(Dataset entries)
>>>
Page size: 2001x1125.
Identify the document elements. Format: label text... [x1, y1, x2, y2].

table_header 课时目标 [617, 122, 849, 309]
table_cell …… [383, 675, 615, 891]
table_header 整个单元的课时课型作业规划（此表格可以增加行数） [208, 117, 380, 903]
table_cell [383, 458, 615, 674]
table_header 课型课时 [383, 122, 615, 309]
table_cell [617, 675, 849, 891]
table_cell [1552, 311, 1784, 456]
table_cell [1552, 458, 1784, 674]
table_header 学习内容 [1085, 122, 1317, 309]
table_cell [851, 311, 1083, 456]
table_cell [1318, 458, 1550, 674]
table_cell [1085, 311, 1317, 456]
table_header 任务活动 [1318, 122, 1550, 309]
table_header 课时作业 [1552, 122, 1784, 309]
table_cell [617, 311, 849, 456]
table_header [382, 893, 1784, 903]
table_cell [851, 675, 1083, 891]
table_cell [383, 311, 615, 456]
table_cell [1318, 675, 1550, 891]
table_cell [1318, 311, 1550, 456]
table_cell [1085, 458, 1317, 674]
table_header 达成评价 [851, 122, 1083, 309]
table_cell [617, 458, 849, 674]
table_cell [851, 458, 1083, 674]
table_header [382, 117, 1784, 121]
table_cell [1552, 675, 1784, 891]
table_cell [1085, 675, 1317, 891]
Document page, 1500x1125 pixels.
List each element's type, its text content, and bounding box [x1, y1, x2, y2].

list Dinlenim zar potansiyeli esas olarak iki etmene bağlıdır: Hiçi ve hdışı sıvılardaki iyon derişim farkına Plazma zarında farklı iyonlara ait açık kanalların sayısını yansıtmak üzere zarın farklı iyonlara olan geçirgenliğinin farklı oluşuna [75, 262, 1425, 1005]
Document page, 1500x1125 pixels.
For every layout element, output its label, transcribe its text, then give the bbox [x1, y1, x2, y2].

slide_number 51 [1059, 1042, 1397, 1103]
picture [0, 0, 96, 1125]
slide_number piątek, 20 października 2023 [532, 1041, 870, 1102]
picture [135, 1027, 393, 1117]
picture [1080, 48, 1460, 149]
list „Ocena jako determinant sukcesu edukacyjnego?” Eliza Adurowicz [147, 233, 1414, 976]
<<<
→ **What is needed**
The required result is an identical copy of the records above.

→ **Answer to this exercise**
Page size: 2001x1125.
Identify the document elements. Format: label text... [x1, y1, x2, y2].

table_header 课时目标 [617, 122, 849, 309]
table_cell …… [383, 675, 615, 891]
table_header 整个单元的课时课型作业规划（此表格可以增加行数） [208, 117, 380, 903]
table_cell [383, 458, 615, 674]
table_header 课型课时 [383, 122, 615, 309]
table_cell [617, 675, 849, 891]
table_cell [1552, 311, 1784, 456]
table_cell [1552, 458, 1784, 674]
table_header 学习内容 [1085, 122, 1317, 309]
table_cell [851, 311, 1083, 456]
table_cell [1318, 458, 1550, 674]
table_cell [1085, 311, 1317, 456]
table_header 任务活动 [1318, 122, 1550, 309]
table_header 课时作业 [1552, 122, 1784, 309]
table_cell [617, 311, 849, 456]
table_header [382, 893, 1784, 903]
table_cell [851, 675, 1083, 891]
table_cell [383, 311, 615, 456]
table_cell [1318, 675, 1550, 891]
table_cell [1318, 311, 1550, 456]
table_cell [1085, 458, 1317, 674]
table_header 达成评价 [851, 122, 1083, 309]
table_cell [617, 458, 849, 674]
table_cell [851, 458, 1083, 674]
table_header [382, 117, 1784, 121]
table_cell [1552, 675, 1784, 891]
table_cell [1085, 675, 1317, 891]
Document page, 1500x1125 pixels.
List each element's type, its text content, and bounding box [x1, y1, x2, y2].

list Dinlenim zar potansiyeli esas olarak iki etmene bağlıdır: Hiçi ve hdışı sıvılardaki iyon derişim farkına Plazma zarında farklı iyonlara ait açık kanalların sayısını yansıtmak üzere zarın farklı iyonlara olan geçirgenliğinin farklı oluşuna [75, 262, 1425, 1005]
Document page, 1500x1125 pixels.
For every layout element, output its label, transcribe its text, then give the bbox [x1, y1, x2, y2].

slide_number 51 [1059, 1042, 1397, 1103]
picture [0, 0, 96, 1125]
slide_number piątek, 20 października 2023 [532, 1041, 870, 1102]
picture [135, 1027, 393, 1117]
picture [1080, 48, 1460, 149]
list „Ocena jako determinant sukcesu edukacyjnego?” Eliza Adurowicz [147, 233, 1414, 976]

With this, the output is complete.